Schöner Platz für Exponate

Die Volkskundlerin ist keine Unbekannte beim Arbeitskreis und in der Region. Vor über 20 Jahren hat sie unter anderem in Leonberg und Neualbenreuth gearbeitet. Der ehemalige Bürgermeister von Leonberg, Gottfried Staufer, freute sich, Zwicknagl persönlich zu treffen. Auch Bürgermeister Franz Stahl und seine Frau Cornelia waren wieder nach Matzersreuth gekommen, um die Expertin zu begrüßen.

Zwicknagl sah sich neugierig in der Handwerkerscheune um. Sie freute sich sichtlich, dass die Exponate einen schönen Platz bekommen haben. Schließlich war sie es vor 20 Jahren, die jedem einzelnen Stück Werkzeug oder Gerät beim Archivieren ein Zettelchen aufgeklebt und es in fünf dicke Ordner katalogisiert hat. "Es war im Winter und eiskalt im alten Schuppen. Vom Dach zog es herein und ich hatte, glaube ich, immer drei Jacken gleichzeitig an", erinnerte sich die Volkskundlerin. Trotz der Umstände machte ihr die Arbeit viel Spaß.

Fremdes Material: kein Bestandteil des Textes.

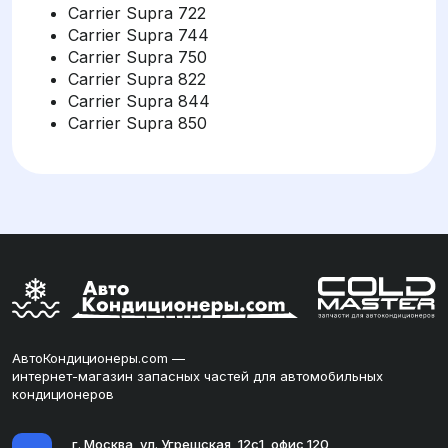
Carrier Supra 722
Carrier Supra 744
Carrier Supra 750
Carrier Supra 822
Carrier Supra 844
Carrier Supra 850
АвтоКондиционеры.com —
интернет-магазин запасных частей для автомобильных
кондиционеров
г. Москва, ул. Угрешская, 12с1, офис 120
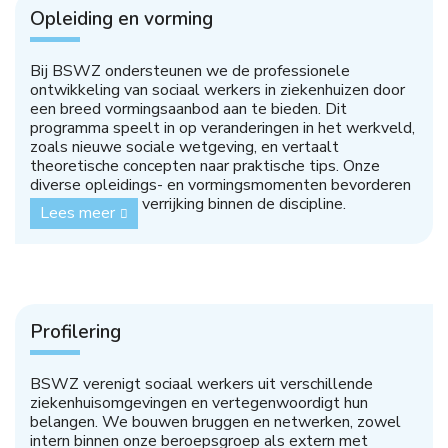
Opleiding en vorming
Bij BSWZ ondersteunen we de professionele
ontwikkeling van sociaal werkers in ziekenhuizen door
een breed vormingsaanbod aan te bieden. Dit
programma speelt in op veranderingen in het werkveld,
zoals nieuwe sociale wetgeving, en vertaalt
theoretische concepten naar praktische tips. Onze
diverse opleidings- en vormingsmomenten bevorderen
kennisdeling en verrijking binnen de discipline.
Lees meer
Profilering
BSWZ verenigt sociaal werkers uit verschillende
ziekenhuisomgevingen en vertegenwoordigt hun
belangen. We bouwen bruggen en netwerken, zowel
intern binnen onze beroepsgroep als extern met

Für die Gäste beim Tag der offenen Tür ließ sie noch einmal Revue passieren, was mit dem Arbeitskreis und der ehemaligen Fassbinderei Mickisch in Tirschenreuth zusammenhing. "Mickisch hat mit der Gründung der Fassbinderei im Jahr 1874 einen der Grundsteine für die Wirtschaftskraft der Kreisstadt gelegt." Eine Binderei in Verbindung mit dem Bierbrauen zeuge von Qualität und Zuverlässigkeit.

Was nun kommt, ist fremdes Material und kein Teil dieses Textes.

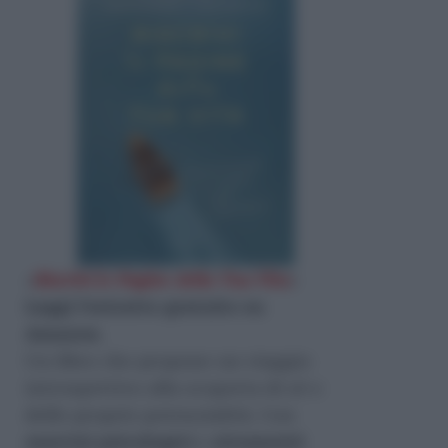
«
Riscrivi le Pagine della Tua Vita
»
Leggi l'estratto gratuito su
Amazon
.
Un libro che propone un viaggio
introspettivo alla scoperta di sé e
delle proprie potenzialità. Con
esercizi psicologici
e
strumenti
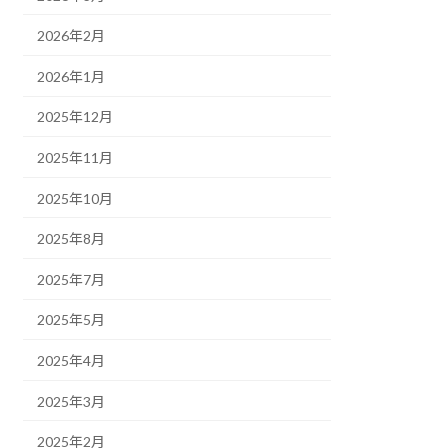
2026年2月
2026年1月
2025年12月
2025年11月
2025年10月
2025年8月
2025年7月
2025年5月
2025年4月
2025年3月
2025年2月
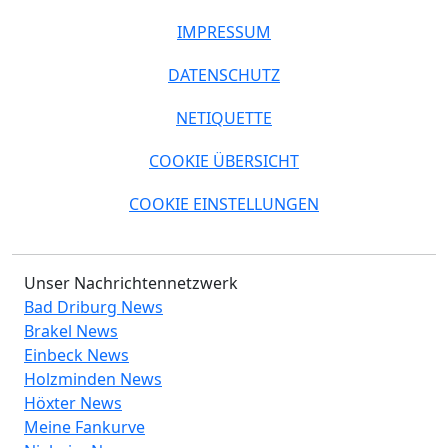
IMPRESSUM
DATENSCHUTZ
NETIQUETTE
COOKIE ÜBERSICHT
COOKIE EINSTELLUNGEN
Unser Nachrichtennetzwerk
Bad Driburg News
Brakel News
Einbeck News
Holzminden News
Höxter News
Meine Fankurve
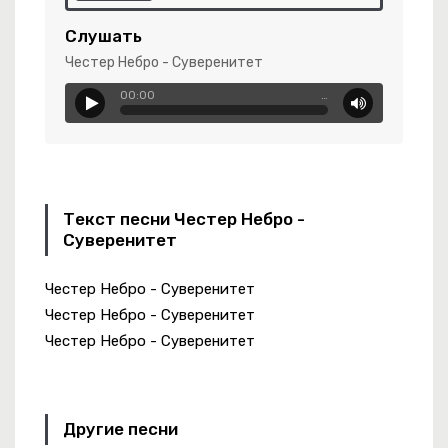
овенная
Слушать
 Просто
Честер Небро - Суверенитет
00:00
…
ры По Сердцу
Текст песни Честер Небро -
Суверенитет
а
льный Лес Remix
Честер Небро - Суверенитет
Честер Небро - Суверенитет
Честер Небро - Суверенитет
Другие песни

Herbert Konrad habe bei der Auflösung des Unternehmens darauf bestanden, den Nachlass zu erhalten. "Das ist ein Stück Stadtgeschichte ebenso wie Wirtschafts- und Sozialgeschichte", sagte Zwicknagl erfreut. Zumal Mickisch damals bereits als Fass-Fabrik gegolten habe, weil erste mechanische Maschinen vorhanden gewesen seien. Leider habe unter anderem die Erfindung des Kunststoffes viele dieser Handwerkskünste verdrängt, bedauerte Zwicklnagl. "Plastik ist nicht immer nur ein Segen für die Menschheit."

Holz-Badewanne in Planung

Dem Arbeitskreis wünschte sie ein gutes Händchen bei der Belebung der Handwerkerscheune, das ein begehbares Schau-Depot für Gäste jeden Alters sei. "Die Kinder wissen nicht mehr, was ein altes Handwerk ist. Aber sie brauchen Identifikationsmöglichkeiten zur Erfahrung von Heimat." Herbert Konrad dankte der Expertin für ihren Vortrag. Den ganzen Tag über konnten sich Gäste dann noch in der Scheune umsehen. Es gab Kaffee und Kuchen, Bratwürste und viel Wissenswertes übers historische Handwerk, auch mit Live-Demonstrationen.

Weiter geht es beim Arbeitskreis mit der Einladung zum Mitarbeiten - zweimal im Monat an jedem ersten Dienstag und Samstag. "Vielleicht fertigen wir eine hölzerne Badewanne, die wir dann am Marktplatz demonstrieren", meinte Herbert Konrad mit Blick zum Bürgermeister.

Mit einem Herzanstecker, einem Teelichthalter und einer Flasche Sekt bedankte sich Herbert Konrad bei Anita Zwicknagl (links) für ihren informativen Vortrag über die alte Fassbinderei Mickisch..
Die Arbeitskreismitglieder nutzten die Gelegenheit, die Volkskundlerin um den Nutzungszweck mancher unbekannter Werkzeuge wie diesem "Rechen" zu fragen. Zwicknagl konnte nicht alles beantworten, versprach aber, sich kundig zu machen.
Zahlreiche Gäste, darunter Bürgermeister Franz Stahl (links vorne) hörten dem Vortrag aufmerksam zu.